TASK STATEMENT: In the records, find every line with the word "middle" and copy it out.

Source data:
----------------------------------------

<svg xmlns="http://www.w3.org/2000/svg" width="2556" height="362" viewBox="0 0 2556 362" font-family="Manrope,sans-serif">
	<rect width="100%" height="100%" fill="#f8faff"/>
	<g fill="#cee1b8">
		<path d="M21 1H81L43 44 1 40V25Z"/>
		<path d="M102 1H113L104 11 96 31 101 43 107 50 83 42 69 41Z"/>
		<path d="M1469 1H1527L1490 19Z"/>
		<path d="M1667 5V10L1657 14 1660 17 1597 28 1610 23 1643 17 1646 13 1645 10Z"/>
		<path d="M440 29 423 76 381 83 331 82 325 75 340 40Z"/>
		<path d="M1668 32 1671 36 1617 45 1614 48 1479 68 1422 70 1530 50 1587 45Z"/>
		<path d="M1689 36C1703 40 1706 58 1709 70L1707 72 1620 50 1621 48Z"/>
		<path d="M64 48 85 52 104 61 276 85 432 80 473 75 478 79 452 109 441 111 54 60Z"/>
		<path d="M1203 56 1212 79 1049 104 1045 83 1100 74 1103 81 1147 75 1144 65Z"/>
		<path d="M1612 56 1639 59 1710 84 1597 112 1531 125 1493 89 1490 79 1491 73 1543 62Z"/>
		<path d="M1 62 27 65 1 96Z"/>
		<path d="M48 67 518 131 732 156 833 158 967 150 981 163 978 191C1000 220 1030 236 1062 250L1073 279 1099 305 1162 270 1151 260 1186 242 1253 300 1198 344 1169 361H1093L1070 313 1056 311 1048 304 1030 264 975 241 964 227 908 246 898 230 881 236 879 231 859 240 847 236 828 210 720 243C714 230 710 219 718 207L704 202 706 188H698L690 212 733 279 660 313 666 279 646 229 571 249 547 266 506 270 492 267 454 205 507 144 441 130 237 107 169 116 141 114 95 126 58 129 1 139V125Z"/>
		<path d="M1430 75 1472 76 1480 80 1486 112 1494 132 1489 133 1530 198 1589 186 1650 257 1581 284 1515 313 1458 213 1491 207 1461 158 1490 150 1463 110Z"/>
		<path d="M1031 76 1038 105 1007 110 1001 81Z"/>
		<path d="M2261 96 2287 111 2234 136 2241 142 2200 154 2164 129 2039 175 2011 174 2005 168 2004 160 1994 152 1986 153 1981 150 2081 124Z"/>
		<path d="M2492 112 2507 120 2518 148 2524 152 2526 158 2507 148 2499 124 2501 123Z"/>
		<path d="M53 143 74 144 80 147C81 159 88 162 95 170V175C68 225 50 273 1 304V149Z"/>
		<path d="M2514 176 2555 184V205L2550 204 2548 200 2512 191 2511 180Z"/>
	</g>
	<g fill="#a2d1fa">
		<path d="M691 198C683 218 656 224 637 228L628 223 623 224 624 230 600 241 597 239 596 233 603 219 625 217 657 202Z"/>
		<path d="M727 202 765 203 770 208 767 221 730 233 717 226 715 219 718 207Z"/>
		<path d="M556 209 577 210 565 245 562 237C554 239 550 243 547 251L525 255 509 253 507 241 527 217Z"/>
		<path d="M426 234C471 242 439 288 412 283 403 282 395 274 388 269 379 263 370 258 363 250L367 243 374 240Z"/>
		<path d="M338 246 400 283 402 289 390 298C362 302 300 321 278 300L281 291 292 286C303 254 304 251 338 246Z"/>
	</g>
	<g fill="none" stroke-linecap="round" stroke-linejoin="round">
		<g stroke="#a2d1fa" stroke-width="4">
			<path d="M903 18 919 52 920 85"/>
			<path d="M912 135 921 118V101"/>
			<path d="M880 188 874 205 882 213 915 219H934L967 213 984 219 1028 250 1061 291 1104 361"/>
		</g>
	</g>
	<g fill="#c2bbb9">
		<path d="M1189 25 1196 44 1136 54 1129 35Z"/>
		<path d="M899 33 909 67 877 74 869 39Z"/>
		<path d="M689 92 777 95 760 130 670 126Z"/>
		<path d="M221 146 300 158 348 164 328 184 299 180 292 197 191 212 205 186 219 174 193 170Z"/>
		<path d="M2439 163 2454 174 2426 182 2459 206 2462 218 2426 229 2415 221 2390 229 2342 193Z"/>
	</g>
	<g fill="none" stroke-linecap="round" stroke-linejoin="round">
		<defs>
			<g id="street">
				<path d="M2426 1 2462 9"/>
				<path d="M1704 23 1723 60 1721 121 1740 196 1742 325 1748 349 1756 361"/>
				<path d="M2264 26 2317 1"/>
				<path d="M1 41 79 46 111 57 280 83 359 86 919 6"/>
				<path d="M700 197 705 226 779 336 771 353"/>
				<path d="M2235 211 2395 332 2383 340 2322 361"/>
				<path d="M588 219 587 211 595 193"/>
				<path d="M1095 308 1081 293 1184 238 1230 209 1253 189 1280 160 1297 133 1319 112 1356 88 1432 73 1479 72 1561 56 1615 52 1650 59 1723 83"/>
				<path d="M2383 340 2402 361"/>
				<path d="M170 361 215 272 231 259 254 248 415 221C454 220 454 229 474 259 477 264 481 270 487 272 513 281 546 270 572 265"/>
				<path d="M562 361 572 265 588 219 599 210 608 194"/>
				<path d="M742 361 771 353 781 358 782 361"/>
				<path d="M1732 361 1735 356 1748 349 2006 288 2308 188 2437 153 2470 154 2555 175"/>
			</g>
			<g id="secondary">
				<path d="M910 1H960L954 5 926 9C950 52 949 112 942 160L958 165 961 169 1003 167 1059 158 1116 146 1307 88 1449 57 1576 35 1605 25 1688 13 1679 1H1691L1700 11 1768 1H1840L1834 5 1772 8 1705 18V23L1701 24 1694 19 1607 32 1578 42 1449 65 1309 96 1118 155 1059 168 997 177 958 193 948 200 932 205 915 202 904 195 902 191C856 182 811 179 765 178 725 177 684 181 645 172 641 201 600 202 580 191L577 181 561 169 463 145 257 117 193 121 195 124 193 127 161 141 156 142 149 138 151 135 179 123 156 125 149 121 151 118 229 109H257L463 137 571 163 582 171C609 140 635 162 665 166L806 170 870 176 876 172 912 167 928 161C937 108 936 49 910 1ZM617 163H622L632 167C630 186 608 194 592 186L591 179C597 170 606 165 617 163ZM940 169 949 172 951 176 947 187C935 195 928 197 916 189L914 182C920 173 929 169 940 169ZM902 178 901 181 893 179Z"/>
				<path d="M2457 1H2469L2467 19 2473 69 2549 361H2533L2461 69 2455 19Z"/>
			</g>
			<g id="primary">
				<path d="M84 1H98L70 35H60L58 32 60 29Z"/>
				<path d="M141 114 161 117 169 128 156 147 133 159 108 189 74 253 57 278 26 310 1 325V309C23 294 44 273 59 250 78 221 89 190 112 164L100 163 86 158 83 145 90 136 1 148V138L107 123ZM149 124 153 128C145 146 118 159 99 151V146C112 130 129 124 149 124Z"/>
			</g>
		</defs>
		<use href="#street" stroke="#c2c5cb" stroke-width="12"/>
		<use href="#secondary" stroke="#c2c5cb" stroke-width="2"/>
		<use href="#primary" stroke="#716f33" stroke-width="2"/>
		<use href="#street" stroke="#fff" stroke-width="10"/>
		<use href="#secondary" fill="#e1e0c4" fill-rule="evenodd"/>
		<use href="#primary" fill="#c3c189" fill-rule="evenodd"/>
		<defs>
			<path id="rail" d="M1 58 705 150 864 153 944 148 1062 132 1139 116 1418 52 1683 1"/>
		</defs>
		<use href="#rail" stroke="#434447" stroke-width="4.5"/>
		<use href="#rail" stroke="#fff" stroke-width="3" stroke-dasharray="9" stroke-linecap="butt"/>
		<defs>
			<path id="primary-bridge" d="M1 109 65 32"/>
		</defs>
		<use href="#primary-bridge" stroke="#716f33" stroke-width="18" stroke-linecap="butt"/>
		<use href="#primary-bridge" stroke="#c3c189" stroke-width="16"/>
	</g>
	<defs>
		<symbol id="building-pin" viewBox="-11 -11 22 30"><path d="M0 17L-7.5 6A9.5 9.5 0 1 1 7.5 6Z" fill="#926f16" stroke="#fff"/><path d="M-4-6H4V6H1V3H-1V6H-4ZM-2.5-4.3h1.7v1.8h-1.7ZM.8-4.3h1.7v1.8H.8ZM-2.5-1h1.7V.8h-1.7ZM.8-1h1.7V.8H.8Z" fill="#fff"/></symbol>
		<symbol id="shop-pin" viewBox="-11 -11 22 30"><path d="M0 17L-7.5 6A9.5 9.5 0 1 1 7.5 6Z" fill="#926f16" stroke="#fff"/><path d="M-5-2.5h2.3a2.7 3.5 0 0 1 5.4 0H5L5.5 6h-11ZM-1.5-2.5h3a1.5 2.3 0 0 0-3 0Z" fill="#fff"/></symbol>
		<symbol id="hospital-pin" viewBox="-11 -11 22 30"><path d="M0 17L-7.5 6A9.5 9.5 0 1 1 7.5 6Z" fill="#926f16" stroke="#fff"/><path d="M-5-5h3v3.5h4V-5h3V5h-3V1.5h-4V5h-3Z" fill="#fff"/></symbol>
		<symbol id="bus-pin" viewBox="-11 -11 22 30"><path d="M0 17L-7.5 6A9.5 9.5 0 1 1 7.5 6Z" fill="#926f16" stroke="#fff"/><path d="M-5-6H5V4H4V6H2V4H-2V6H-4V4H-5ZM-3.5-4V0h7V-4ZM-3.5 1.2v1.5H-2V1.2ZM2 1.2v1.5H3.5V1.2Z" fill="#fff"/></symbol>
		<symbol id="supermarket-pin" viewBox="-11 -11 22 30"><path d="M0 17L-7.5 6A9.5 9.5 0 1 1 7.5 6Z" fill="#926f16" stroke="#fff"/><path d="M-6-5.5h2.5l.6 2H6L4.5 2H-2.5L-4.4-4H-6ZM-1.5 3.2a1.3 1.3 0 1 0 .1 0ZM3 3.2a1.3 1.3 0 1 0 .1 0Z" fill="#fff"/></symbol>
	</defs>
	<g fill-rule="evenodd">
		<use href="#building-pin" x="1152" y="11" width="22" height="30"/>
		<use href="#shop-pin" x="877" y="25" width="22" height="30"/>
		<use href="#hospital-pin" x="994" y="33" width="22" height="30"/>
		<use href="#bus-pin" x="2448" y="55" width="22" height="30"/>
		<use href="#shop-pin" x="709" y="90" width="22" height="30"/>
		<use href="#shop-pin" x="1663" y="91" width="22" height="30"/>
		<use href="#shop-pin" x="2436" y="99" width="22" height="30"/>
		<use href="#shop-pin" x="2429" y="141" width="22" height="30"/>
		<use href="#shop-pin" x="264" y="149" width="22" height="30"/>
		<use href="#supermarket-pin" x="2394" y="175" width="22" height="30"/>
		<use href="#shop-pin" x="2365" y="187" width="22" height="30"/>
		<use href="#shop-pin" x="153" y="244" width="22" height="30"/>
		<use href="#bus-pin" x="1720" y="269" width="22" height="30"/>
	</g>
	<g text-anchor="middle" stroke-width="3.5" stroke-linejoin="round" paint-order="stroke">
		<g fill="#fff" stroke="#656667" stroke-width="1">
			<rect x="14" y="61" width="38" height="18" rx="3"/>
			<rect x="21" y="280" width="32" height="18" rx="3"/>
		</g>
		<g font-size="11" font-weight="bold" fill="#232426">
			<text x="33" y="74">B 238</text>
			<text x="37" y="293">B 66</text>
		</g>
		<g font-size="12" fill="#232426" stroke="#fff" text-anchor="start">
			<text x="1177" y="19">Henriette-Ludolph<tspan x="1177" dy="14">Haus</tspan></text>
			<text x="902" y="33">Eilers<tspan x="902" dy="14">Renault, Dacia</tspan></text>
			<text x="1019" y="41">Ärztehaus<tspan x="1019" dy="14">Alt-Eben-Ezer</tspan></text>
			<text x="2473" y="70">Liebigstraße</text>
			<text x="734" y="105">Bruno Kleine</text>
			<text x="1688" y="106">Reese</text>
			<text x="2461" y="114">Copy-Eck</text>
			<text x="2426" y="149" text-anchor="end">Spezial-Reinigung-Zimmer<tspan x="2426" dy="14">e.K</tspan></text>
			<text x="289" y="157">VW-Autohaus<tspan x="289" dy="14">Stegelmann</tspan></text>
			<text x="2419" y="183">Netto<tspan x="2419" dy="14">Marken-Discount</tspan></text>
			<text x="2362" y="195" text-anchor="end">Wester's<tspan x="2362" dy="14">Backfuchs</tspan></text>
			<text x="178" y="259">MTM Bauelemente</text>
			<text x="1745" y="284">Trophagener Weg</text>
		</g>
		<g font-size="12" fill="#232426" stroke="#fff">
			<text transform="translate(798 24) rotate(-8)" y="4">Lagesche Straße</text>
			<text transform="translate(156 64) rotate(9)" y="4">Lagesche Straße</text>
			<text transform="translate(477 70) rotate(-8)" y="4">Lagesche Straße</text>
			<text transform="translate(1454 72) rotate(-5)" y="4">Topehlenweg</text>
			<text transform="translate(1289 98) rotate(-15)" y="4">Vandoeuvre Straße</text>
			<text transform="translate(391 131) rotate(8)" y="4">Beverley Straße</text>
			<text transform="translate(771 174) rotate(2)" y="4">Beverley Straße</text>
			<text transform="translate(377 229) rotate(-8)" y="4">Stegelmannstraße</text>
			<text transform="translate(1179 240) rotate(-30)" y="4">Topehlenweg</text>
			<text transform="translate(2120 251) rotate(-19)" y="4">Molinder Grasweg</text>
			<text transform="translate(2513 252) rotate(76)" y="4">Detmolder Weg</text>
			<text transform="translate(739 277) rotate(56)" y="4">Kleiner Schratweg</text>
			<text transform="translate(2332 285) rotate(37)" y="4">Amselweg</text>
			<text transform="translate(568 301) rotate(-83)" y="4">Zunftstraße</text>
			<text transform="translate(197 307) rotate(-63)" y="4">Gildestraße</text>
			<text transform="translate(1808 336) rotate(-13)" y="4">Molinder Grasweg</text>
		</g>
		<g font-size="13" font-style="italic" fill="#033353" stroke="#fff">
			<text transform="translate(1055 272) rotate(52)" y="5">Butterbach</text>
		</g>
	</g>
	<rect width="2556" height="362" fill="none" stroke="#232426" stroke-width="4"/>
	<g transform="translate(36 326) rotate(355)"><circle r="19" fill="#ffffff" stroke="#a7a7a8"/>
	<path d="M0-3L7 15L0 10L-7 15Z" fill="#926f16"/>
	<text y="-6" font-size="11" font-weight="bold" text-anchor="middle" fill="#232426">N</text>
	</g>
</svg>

----------------------------------------

ANSWER FOR THE TASK:
	<g text-anchor="middle" stroke-width="3.5" stroke-linejoin="round" paint-order="stroke">
	<text y="-6" font-size="11" font-weight="bold" text-anchor="middle" fill="#232426">N</text>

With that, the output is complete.